The main factor deciding drug dispersion into the epidural space during TFEI was the needle tip position. When the needle was medial to the lateral margin of the pedicle in the AP view, the drug spreads better into the epidural space. Previous surgery and stenosis findings on MRI had no significant effect on drug dispersion. Successful TFEI can be performed by appropriately positioning the needle. Additional studies should be performed to determine the differences in the position of the pedicle in relation to the midline, the relationship between the spread of contrast medium and actual improvement of symptoms, and the incidence of complications.

Abbreviations

AP, anteroposterior; EF, extraforamen; LF, lateral foramen; MF, medial foramen; SNRB, selective nerve root block; TFEI, transforaminal epidural injection.

Data Sharing Statement

One of the corresponding authors ([email protected]) will send all related data to any authority on request by an email message.

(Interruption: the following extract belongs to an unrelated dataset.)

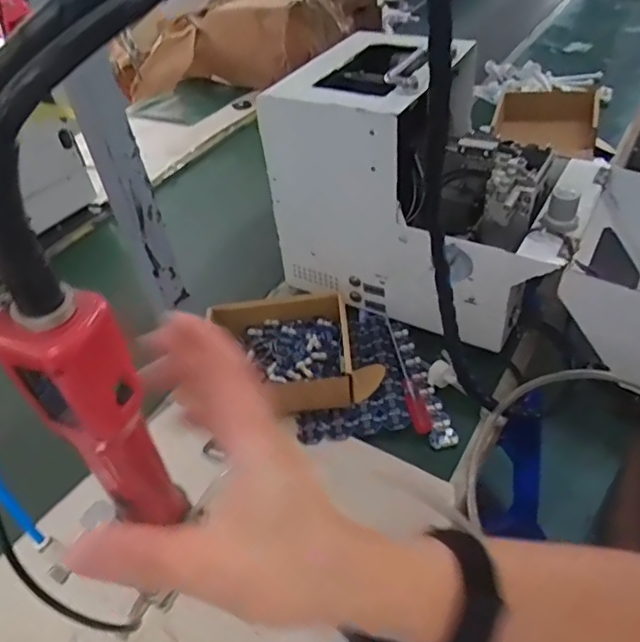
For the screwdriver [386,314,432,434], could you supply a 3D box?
[{"bbox_3d":[0.093,0.052,0.639,0.019,0.015,0.167,-11,43,-5],"label":"screwdriver"}]

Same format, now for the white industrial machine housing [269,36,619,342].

Ethics Approval and Informed Consent

The authors declare that all patients gave written informed consent before initiation of the study protocol and the study was conducted in accordance with the Declaration of Helsinki. The study was approved by the institutional review board of a tertiary care facility, Gangnam Severance Hospital (3-2019-0166). The requirement for informed consent for participation was waived because of the retrospective study design and the utilization of anonymized data.

Acknowledgment

The authors thank Medical Illustration & Design for providing excellent support with medical illustration.

Author Contributions

All authors made a significant contribution to the work reported, whether that is in the conception, study design, execution, acquisition of data, analysis and interpretation, or in all these areas; took part in drafting, revising or critically reviewing the article; gave final approval of the version to be published; have agreed on the journal to which the article has been submitted; and agree to be accountable for all aspects of the work.

Funding

Funding information is not available.

Disclosure

The authors of this work report no conflicts of interest.